Lyster, Clare. Learning from Logistics: How Networks Change Our Cities. Basel: Birkhäuser, 2016.
Excerpts + Quotes
In an era of increasing metabolic flow, we can no longer afford to read the city solely in terms of the architectural object—traditionally the lens through which architects have interrogated the city. Instead, if designers are to stay relevant in human matters, we must shift to engage the city from the perspective of its operational systems and procedural flows. In the absence of all but a few historical frameworks within the discipline to conceptualize urban space in this way, it behooves us to hijack other flow models as a way to think more critically about the city as a fluid condition and this revitalize the agency of urbanism and planning in the age of globalization.
#mobility #logistics #technology
We live in an era of extreme mobility made possible by technological innovation, and globalization and logistics constitute the latest stage of technological progress in the urban environment. While the city has always been shaped by production and distribution flows, from the trade routes of the middle ages to the steamship, from the telegraph to the railroad, since the 1970s a new set of time-space networks has been radically reformatting the built environment and recalibrating how we live. These networks manage the fast and efficient flows of products, people, and information across cities, regions, nations, and the entire world.

-- GIVEN RECORDS --

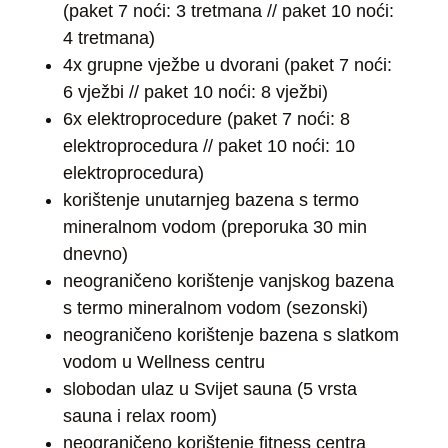
(paket 7 noći: 3 tretmana // paket 10 noći:
4 tretmana)
4x grupne vježbe u dvorani (paket 7 noći:
6 vježbi // paket 10 noći: 8 vježbi)
6x elektroprocedure (paket 7 noći: 8
elektroprocedura // paket 10 noći: 10
elektroprocedura)
korištenje unutarnjeg bazena s termo
mineralnom vodom (preporuka 30 min
dnevno)
neograničeno korištenje vanjskog bazena
s termo mineralnom vodom (sezonski)
neograničeno korištenje bazena s slatkom
vodom u Wellness centru
slobodan ulaz u Svijet sauna (5 vrsta
sauna i relax room)
neograničeno korištenje fitness centra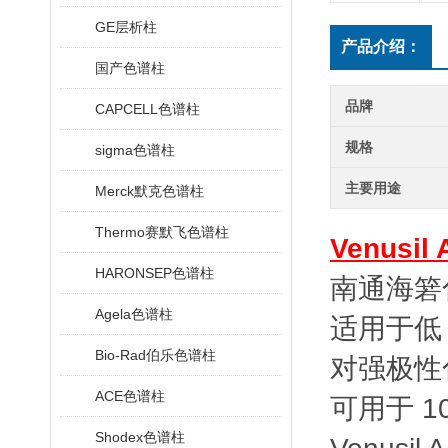
GE层析柱
产品介绍：
国产色谱柱
品牌
CAPCELL色谱柱
规格
sigma色谱柱
主要用途
Merck默克色谱柱
Thermo赛默飞色谱柱
Venusi
HARONSEP色谱柱
南通海箬
Agela色谱柱
适用于低 
Bio-Rad伯乐色谱柱
对强极性
ACE色谱柱
可用于 
Shodex色谱柱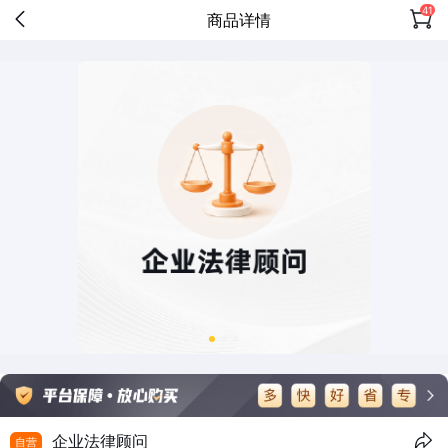
41
商品详情
企业法律顾问
自营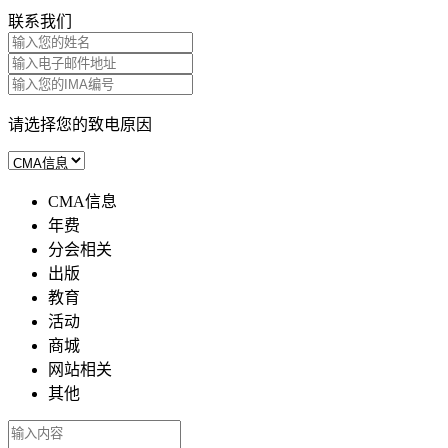
联系我们
请选择您的致电原因
CMA信息
年费
分会相关
出版
教育
活动
商城
网站相关
其他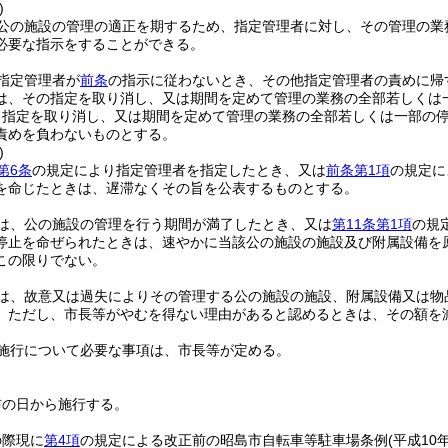
)
公の施設の管理の適正を期するため、指定管理者に対し、その管理の業
必要な指示をすることができる。
指定管理者が
前条
の指示に従わないとき、その他指定管理者の責めに帰
は、その指定を取り消し、又は期間を定めて管理の業務の全部若しくは
り指定を取り消し、又は期間を定めて管理の業務の全部若しくは一部の
責めを負わないものとする。
)
第6条
の規定により指定管理者を指定したとき、又は
前条第1項
の規定に
を命じたときは、遅滞なくその旨を公表するものとする。
は、公の施設の管理を行う期間が満了したとき、又は
第11条第1項
の規
停止を命ぜられたときは、速やかに当該公の施設の施設及び附属設備を
この限りでない。
は、故意又は過失によりその管理する公の施設の施設、附属設備又は物
。
ただし、市長等がやむを得ない理由があると認めるときは、その額を
施行について必要な事項は、市長等が定める。
布の日から施行する。
の際現に
第4項
の規定による改正前の昭島市自転車等駐車場条例
(平成10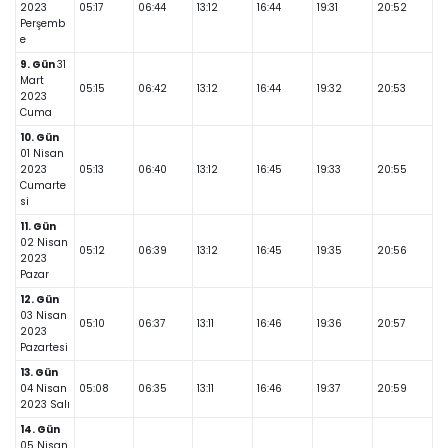
2023
05:17
06:44
13:12
16:44
19:31
20:52
Perşemb
e
9. Gün
31
Mart
05:15
06:42
13:12
16:44
19:32
20:53
2023
Cuma
10. Gün
01 Nisan
2023
05:13
06:40
13:12
16:45
19:33
20:55
Cumarte
si
11. Gün
02 Nisan
05:12
06:39
13:12
16:45
19:35
20:56
2023
Pazar
12. Gün
03 Nisan
05:10
06:37
13:11
16:46
19:36
20:57
2023
Pazartesi
13. Gün
04 Nisan
05:08
06:35
13:11
16:46
19:37
20:59
2023 Salı
14. Gün
05 Nisan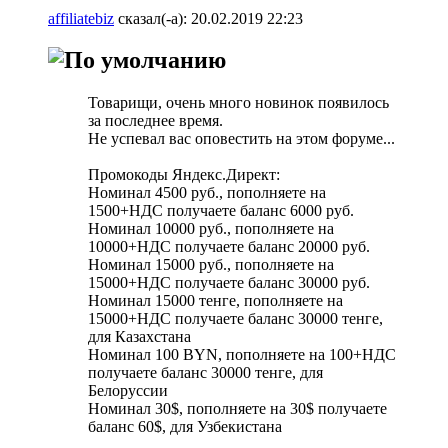
affiliatebiz
сказал(-а):
20.02.2019
22:23
Товарищи, очень много новинок появилось
за последнее время.
Не успевал вас оповестить на этом форуме...
Промокоды Яндекс.Директ:
Номинал 4500 руб., пополняете на
1500+НДС получаете баланс 6000 руб.
Номинал 10000 руб., пополняете на
10000+НДС получаете баланс 20000 руб.
Номинал 15000 руб., пополняете на
15000+НДС получаете баланс 30000 руб.
Номинал 15000 тенге, пополняете на
15000+НДС получаете баланс 30000 тенге,
для Казахстана
Номинал 100 BYN, пополняете на 100+НДС
получаете баланс 30000 тенге, для
Белоруссии
Номинал 30$, пополняете на 30$ получаете
баланс 60$, для Узбекистана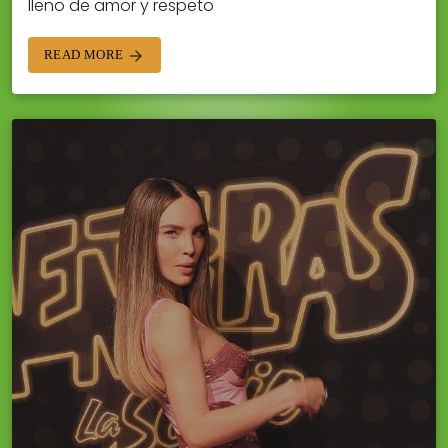
lleno de amor y respeto
READ MORE
arrow_forward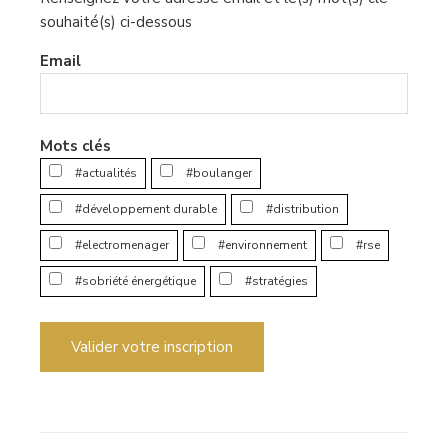
souhaité(s) ci-dessous
Email
Mots clés
#actualités
#boulanger
#développement durable
#distribution
#electromenager
#environnement
#rse
#sobriété énergétique
#stratégies
Valider votre inscription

-- TASK ITEM --
Rewrite the passage on logistics and the city, starting at "#mobility #logistics #technology" and ending at "the entire world.", with "railroad" changed to "railway".

-- TASK ANSWER --
#mobility #logistics #technology
We live in an era of extreme mobility made possible by technological innovation, and globalization and logistics constitute the latest stage of technological progress in the urban environment. While the city has always been shaped by production and distribution flows, from the trade routes of the middle ages to the steamship, from the telegraph to the railway, since the 1970s a new set of time-space networks has been radically reformatting the built environment and recalibrating how we live. These networks manage the fast and efficient flows of products, people, and information across cities, regions, nations, and the entire world.